Researchers in the field have started designing microrobots that are able to swim through the body, but these robots require complex fabrication and an energy source. What if researchers were able to harness nature’s own version of a microrobot—swimming cells—and could direct these cells to specific areas within the body?

Jeffrey Guasto, an associate professor of mechanical engineering, and colleagues from his laboratory at Tufts are developing the fundamental knowledge that could be applied to improve the navigation of swimming cells within arteries, veins, and tissues—as well as to understand how cells migrate within the Earth’s sediments and soils.

They use principles from fluid mechanics, biology, physics, and math to observe and characterize the ways in which fluid flow, geometry, and chemical signals influence the transport of swimming cells.

“A lot of the work that we do in the lab deals with swimming cell migration and navigation,” says Guasto. “How can we determine where cells are going to end up if they are directed to swim against the blood stream or in the turbulent ocean? How do cells navigate within very dynamic and porous fluid environments?”

Controlled Conditions

To investigate these questions, Guasto utilizes microfluidic devices—small devices that can be designed to approximate the conditions of human tissue, soils, and sediments. The lab sends fluids and cells through these devices under a variety of controlled conditions, including varying flow speed and geometry.

These tools allow the lab to model complex three-dimensional spaces, to precisely control the fluid’s velocity within those spaces, and to use detailed imaging to visually capture how the cells move.

A recently published report in Nature Communications by postdoctoral scholar Nicolas Waisbord, Amin Dehkharghani, EG17, EG21, and Guasto describes how they used these devices to identify a novel way of trapping cells within porous materials in conditions similar to human tissues, sediments, and soils, with implications for drug delivery and pollution remediation.

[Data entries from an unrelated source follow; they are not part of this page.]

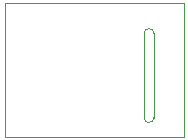
<source format=gko>
G04 Layer_Color=16711935*
%FSLAX25Y25*%
%MOIN*%
G70*
G01*
G75*
%ADD49C,0.00394*%
%ADD50C,0.00039*%
D49*
X46516Y6202D02*
G03*
X49784Y6202I1634J0D01*
G01*
X49784Y34285D02*
G03*
X46515Y34285I-1634J0D01*
G01*
X46516Y6202D02*
Y34284D01*
X49784Y6202D02*
Y34284D01*
D50*
X20Y-114D02*
X59744D01*
Y44295D01*
X20D02*
X59744D01*
X20Y-114D02*
Y44295D01*
M02*

</source>
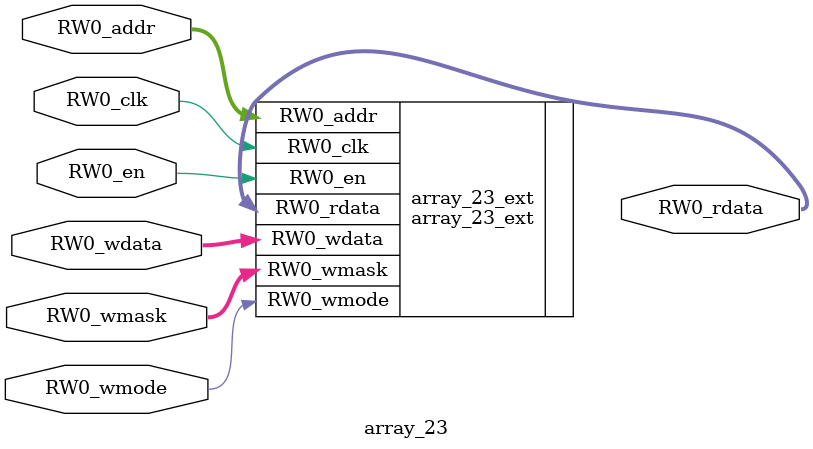
<source format=sv>
`ifndef RANDOMIZE
  `ifdef RANDOMIZE_MEM_INIT
    `define RANDOMIZE
  `endif // RANDOMIZE_MEM_INIT
`endif // not def RANDOMIZE
`ifndef RANDOMIZE
  `ifdef RANDOMIZE_REG_INIT
    `define RANDOMIZE
  `endif // RANDOMIZE_REG_INIT
`endif // not def RANDOMIZE

`ifndef RANDOM
  `define RANDOM $random
`endif // not def RANDOM

// Users can define INIT_RANDOM as general code that gets injected into the
// initializer block for modules with registers.
`ifndef INIT_RANDOM
  `define INIT_RANDOM
`endif // not def INIT_RANDOM

// If using random initialization, you can also define RANDOMIZE_DELAY to
// customize the delay used, otherwise 0.002 is used.
`ifndef RANDOMIZE_DELAY
  `define RANDOMIZE_DELAY 0.002
`endif // not def RANDOMIZE_DELAY

// Define INIT_RANDOM_PROLOG_ for use in our modules below.
`ifndef INIT_RANDOM_PROLOG_
  `ifdef RANDOMIZE
    `ifdef VERILATOR
      `define INIT_RANDOM_PROLOG_ `INIT_RANDOM
    `else  // VERILATOR
      `define INIT_RANDOM_PROLOG_ `INIT_RANDOM #`RANDOMIZE_DELAY begin end
    `endif // VERILATOR
  `else  // RANDOMIZE
    `define INIT_RANDOM_PROLOG_
  `endif // RANDOMIZE
`endif // not def INIT_RANDOM_PROLOG_

// Include register initializers in init blocks unless synthesis is set
`ifndef SYNTHESIS
  `ifndef ENABLE_INITIAL_REG_
    `define ENABLE_INITIAL_REG_
  `endif // not def ENABLE_INITIAL_REG_
`endif // not def SYNTHESIS

// Include rmemory initializers in init blocks unless synthesis is set
`ifndef SYNTHESIS
  `ifndef ENABLE_INITIAL_MEM_
    `define ENABLE_INITIAL_MEM_
  `endif // not def ENABLE_INITIAL_MEM_
`endif // not def SYNTHESIS

module array_23(
  input  [9:0]  RW0_addr,
  input         RW0_en,
  input         RW0_clk,
  input         RW0_wmode,
  input  [69:0] RW0_wdata,
  output [69:0] RW0_rdata,
  input  [9:0]  RW0_wmask
);

  array_23_ext array_23_ext (
    .RW0_addr  (RW0_addr),
    .RW0_en    (RW0_en),
    .RW0_clk   (RW0_clk),
    .RW0_wmode (RW0_wmode),
    .RW0_wdata (RW0_wdata),
    .RW0_rdata (RW0_rdata),
    .RW0_wmask (RW0_wmask)
  );
endmodule


</source>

In their work, the researchers orient bacterial cells that take their directional cue from magnetic fields to swim upstream against controlled fluid flows through a series of pores within the microfluidic devices.

The cells exhibited three distinct transport tendencies: they overcame the flow and traveled upstream; they were swept away by the overwhelming strength of the flow; or they became trapped in vortical orbits near the pores.

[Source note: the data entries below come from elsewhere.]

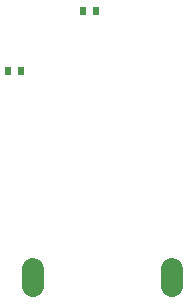
<source format=gbp>
From b7320a6b586e8cf12ea126e7ed4320e6d9f53e99 Mon Sep 17 00:00:00 2001
From: opiopan <opiopan@gmail.com>
Date: Mon, 1 Apr 2019 21:26:26 +0900
Subject: add examples

---
 examples/inputs/rcstick-f.GBP | 25 +++++++++++++++++++++++++
 1 file changed, 25 insertions(+)
 create mode 100644 examples/inputs/rcstick-f.GBP

(limited to 'examples/inputs/rcstick-f.GBP')

diff --git a/examples/inputs/rcstick-f.GBP b/examples/inputs/rcstick-f.GBP
new file mode 100644
index 0000000..4cde199
--- /dev/null
+++ b/examples/inputs/rcstick-f.GBP
@@ -0,0 +1,25 @@
+G04 EAGLE Gerber RS-274X export*
+G75*
+%MOMM*%
+%FSLAX34Y34*%
+%LPD*%
+%INSolder paste bottom*%
+%IPPOS*%
+%AMOC8*
+5,1,8,0,0,1.08239X$1,22.5*%
+G01*
+%ADD10R,0.600000X0.700000*%
+%ADD11C,1.900000*%
+
+
+D10*
+X69000Y203200D03*
+X58000Y203200D03*
+X121500Y254000D03*
+X132500Y254000D03*
+D11*
+X79500Y35620D02*
+X79500Y20620D01*
+X196500Y20620D02*
+X196500Y35620D01*
+M02*
-- 
cgit 


</source>
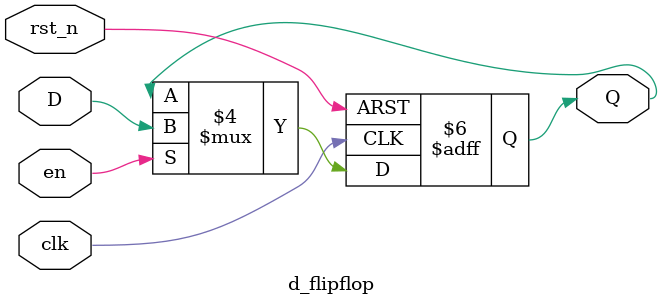
<source format=sv>
module d_flipflop(
    input  logic clk,
    input  logic rst_n,
    input  logic en,
    input  logic D,
    output logic Q
);

always_ff@(posedge clk, negedge rst_n) begin
    if(!rst_n)      Q  <=  0;
    else if(en)     Q  <=  D;
    else            Q  <=  Q;
end
endmodule




</source>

Factors That Influence Cell Migration

The researchers found that fluid velocity, the strength of the directed cell movement, and the geometry of the pores all combined to influence cell migration.

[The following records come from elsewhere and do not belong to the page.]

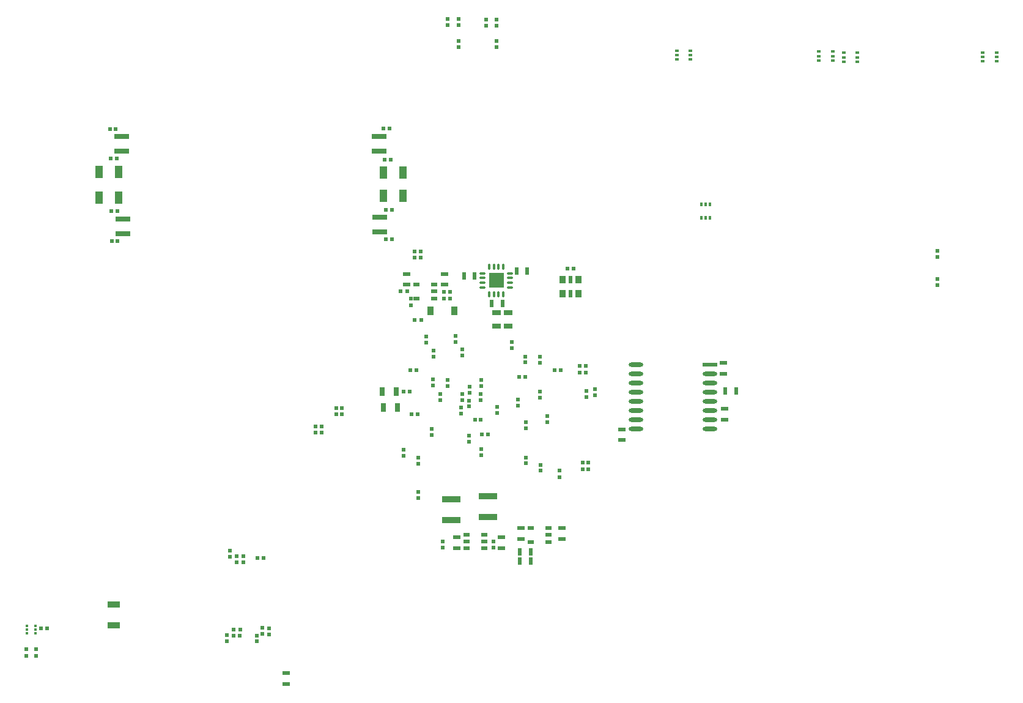
<source format=gbr>
%FSTAX23Y23*%
%MOIN*%
%SFA1B1*%

%IPPOS*%
%ADD11R,0.023622X0.021654*%
%ADD13R,0.021654X0.023622*%
%ADD17R,0.027559X0.051181*%
%ADD26R,0.023622X0.039370*%
%ADD38R,0.102362X0.035433*%
%ADD39R,0.051181X0.027559*%
%ADD40R,0.066929X0.035433*%
%ADD41R,0.039370X0.023622*%
%ADD112R,0.043307X0.066929*%
%ADD113R,0.035827X0.048031*%
%ADD114R,0.019685X0.039370*%
%ADD115R,0.035433X0.039370*%
%ADD116R,0.078740X0.031496*%
%ADD117R,0.017716X0.013500*%
%ADD118O,0.078740X0.023622*%
%ADD119R,0.078740X0.023622*%
%ADD120R,0.016535X0.023622*%
%ADD121O,0.016535X0.023622*%
%ADD122R,0.037401X0.023622*%
%ADD123O,0.011811X0.037401*%
%ADD124O,0.037401X0.011811*%
%ADD125R,0.082677X0.082677*%
%ADD126R,0.023622X0.016535*%
%ADD127O,0.023622X0.016535*%
%LNatfc_paste_bot-1*%
%LPD*%
G54D11*
X04418Y03979D03*
X04451D03*
X04381Y03426D03*
X04348D03*
X04152Y03389D03*
X04186D03*
X03567Y03186D03*
X036D03*
X03594Y03427D03*
X03561D03*
X03522Y03311D03*
X03556D03*
X03983Y03078D03*
X0395D03*
X03912Y03157D03*
X03945D03*
X03777Y03816D03*
X03744D03*
X03426Y04139D03*
X03459D03*
X03426Y043D03*
X03459D03*
X01955Y04742D03*
X01922D03*
X01959Y0458D03*
X01926D03*
X03415Y04744D03*
X03448D03*
X03421Y04574D03*
X03454D03*
X01965Y04132D03*
X01932D03*
X01963Y04295D03*
X0193D03*
X01547Y02019D03*
X01581D03*
X03585Y03702D03*
X03619D03*
X02615Y02413D03*
X0265D03*
X02597Y02013D03*
X02632D03*
X02649Y0238D03*
X02614D03*
X02631Y0198D03*
X02596D03*
X03744Y03854D03*
X03778D03*
X03542Y03857D03*
X03508D03*
X02727Y02405D03*
X0276D03*
G54D13*
X045Y02923D03*
Y02888D03*
X03838Y03191D03*
Y03225D03*
X04267Y03467D03*
Y035D03*
X04188Y03469D03*
Y03502D03*
X04114Y03546D03*
Y03579D03*
X04269Y02912D03*
Y02879D03*
X0419Y02919D03*
Y02952D03*
X04191Y03144D03*
Y03111D03*
X04033Y03226D03*
Y03193D03*
X03602Y02731D03*
Y02764D03*
Y02949D03*
Y02916D03*
X03523Y02959D03*
Y02993D03*
X03677Y03106D03*
Y03073D03*
X04307Y03178D03*
Y03145D03*
X04148Y03266D03*
Y03233D03*
X04268Y03309D03*
Y03276D03*
X03684Y03376D03*
Y03343D03*
X03842Y03264D03*
Y03297D03*
X03881Y03262D03*
Y03229D03*
X03723Y03264D03*
Y03297D03*
X03764Y03373D03*
Y0334D03*
X03881Y03071D03*
Y03038D03*
X03944Y03296D03*
Y03263D03*
X03947Y03373D03*
Y0334D03*
X03883Y03336D03*
Y03303D03*
X03843Y03539D03*
Y03506D03*
X03686Y03534D03*
Y03501D03*
X03806Y0358D03*
Y03613D03*
X03647Y03577D03*
Y0361D03*
X04013Y02493D03*
Y0246D03*
X03736Y02495D03*
Y02462D03*
X03947Y02998D03*
Y02964D03*
X04531Y02888D03*
Y02923D03*
X06434Y03891D03*
Y03925D03*
X06432Y04078D03*
Y04044D03*
X04372Y0288D03*
Y02845D03*
X04521Y0328D03*
Y03314D03*
X04566Y0329D03*
Y03324D03*
X03076Y03086D03*
Y0312D03*
X03042Y03086D03*
Y0312D03*
X04483Y03414D03*
Y03449D03*
X04516Y03414D03*
Y03449D03*
X03157Y03187D03*
Y03222D03*
X03188Y03187D03*
Y03222D03*
X03618Y04041D03*
Y04075D03*
X03585Y04041D03*
Y04075D03*
X03765Y05307D03*
Y05341D03*
X03825Y05307D03*
Y05341D03*
X03972Y05303D03*
Y05337D03*
X04031Y05304D03*
Y05338D03*
X03825Y05221D03*
Y05187D03*
X04031Y05221D03*
Y05187D03*
X01467Y01906D03*
Y01872D03*
X01519Y01906D03*
Y01872D03*
X02789Y02022D03*
Y01988D03*
X02754Y01989D03*
Y02023D03*
X03562Y03782D03*
Y03817D03*
X02559Y01983D03*
Y0195D03*
X02577Y0241D03*
Y02443D03*
X02722Y01982D03*
Y01949D03*
G54D17*
X03407Y03311D03*
X03482D03*
X0349Y03224D03*
X03415D03*
G54D26*
X05336Y03314D03*
X05277D03*
X04198Y03966D03*
X04139D03*
X03852Y03939D03*
X03911D03*
X04062Y03792D03*
X04003D03*
X04158Y02437D03*
X04217D03*
Y02387D03*
X04158D03*
G54D38*
X03984Y02627D03*
Y02742D03*
X03785Y02725D03*
Y0261D03*
G54D39*
X04094Y03742D03*
Y03667D03*
X04031D03*
Y03742D03*
G54D40*
X01942Y02038D03*
Y02152D03*
G54D41*
X03539Y03952D03*
Y03893D03*
X04386Y02507D03*
Y02566D03*
X04163Y02508D03*
Y02567D03*
X04057Y02516D03*
Y02457D03*
X03815Y02516D03*
Y02457D03*
X05267Y03466D03*
Y03407D03*
X04714Y03105D03*
Y03046D03*
X05272Y03157D03*
Y03216D03*
X02883Y01717D03*
Y01776D03*
X03746Y03893D03*
Y03952D03*
G54D112*
X03519Y04378D03*
X03412D03*
X01864Y04508D03*
X01971D03*
X03519Y04503D03*
X03412D03*
X01864Y04368D03*
X0197D03*
G54D113*
X038Y03751D03*
X03671D03*
G54D114*
X04433Y03919D03*
Y03844D03*
G54D115*
X04476Y03919D03*
Y03844D03*
X04391Y03919D03*
Y03844D03*
G54D116*
X03394Y0426D03*
Y04181D03*
X01986Y04621D03*
Y047D03*
X03389Y0462D03*
Y04699D03*
X01994Y04251D03*
Y04172D03*
G54D117*
X01518Y02034D03*
Y02014D03*
Y01994D03*
X01469D03*
Y02014D03*
Y02034D03*
G54D118*
X04789Y03107D03*
Y03157D03*
Y03207D03*
Y03257D03*
Y03307D03*
Y03357D03*
Y03407D03*
Y03457D03*
X05195Y03107D03*
Y03157D03*
Y03207D03*
Y03257D03*
Y03307D03*
Y03357D03*
Y03407D03*
G54D119*
X05195Y03457D03*
G54D120*
X05146Y04257D03*
X0517D03*
X05146Y04331D03*
X0517D03*
X05195D03*
G54D121*
X05195Y04257D03*
G54D122*
X03593Y03893D03*
Y03818D03*
X0369Y03856D03*
Y03893D03*
Y03818D03*
X04217Y02566D03*
Y02491D03*
X04314Y02529D03*
Y02566D03*
Y02491D03*
X03868Y02494D03*
Y02531D03*
Y02456D03*
X03965D03*
Y02531D03*
Y02494D03*
G54D123*
X0399Y0399D03*
X04016D03*
X04041D03*
X0399Y03842D03*
X04016D03*
X04041D03*
X04067Y0399D03*
Y03842D03*
G54D124*
X03955Y03929D03*
Y03904D03*
Y03955D03*
Y03878D03*
X04102Y03929D03*
Y03904D03*
Y03955D03*
Y03878D03*
G54D125*
X04029Y03916D03*
G54D126*
X05788Y05114D03*
Y05138D03*
Y05163D03*
X05863Y05114D03*
Y05138D03*
X05088Y05168D03*
Y05144D03*
Y0512D03*
X05014Y05168D03*
Y05144D03*
X05924Y05132D03*
Y05156D03*
X05998Y05107D03*
Y05132D03*
Y05156D03*
X06756Y05133D03*
Y05109D03*
X06681Y05158D03*
Y05133D03*
Y05109D03*
G54D127*
X05863Y05163D03*
X05014Y0512D03*
X05924Y05107D03*
X06756Y05158D03*
M02*
</source>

“What we observed is that while the flow competes with the directed swimming of the cells, the trapping is not just a result of a stalemate between those forces,” says Guasto. “The cells are actually trapped in particular areas over a broad range of conditions due to the pore geometry.”

The ability of cells to take up residence in an otherwise flowing system is crucial to many biological, ecological, and potentially engineering processes. For example, cells could be tasked with delivering medicine to a specific area within the vascular system or they could be injected into the ground to absorb pollutants.

Getting these cells to travel to a particular location, having them remain in place for a set duration, and then flushing them out with a strong fluid flow opens the door to new medical and bioremediation strategies.

“If you wanted to use bacteria to break down pollutants from a chemical spill, for example in soil, understanding their retention and how fast the cells need to be pumped is critical to get them to a desired location,” says Guasto. “You also need to know how the environment’s geometry and the orientation of the cells influences their movement.”

Guasto and his colleagues continue to advance their knowledge in these fields. Although microfluidic devices offer insights into cellular transport in a variety of conditions, most experiments are limited to two-dimensional systems.

The lab’s work hints that these phenomena exist in more realistic three-dimensional systems as well. Recent publications explore complex flow topology within porous media, the effects of fluid viscosity gradients on cell movement, and the transport of active and complex materials in porous media.

“We’re trying to make more realistic systems that represent what is happening in the natural porous environments, while still having precise control over the experiments,” says Guasto. “So far, we have added physical complexity in the form of geometry and flow, and now we are expanding the biological complexity of these model systems by considering directed movement to the cells.”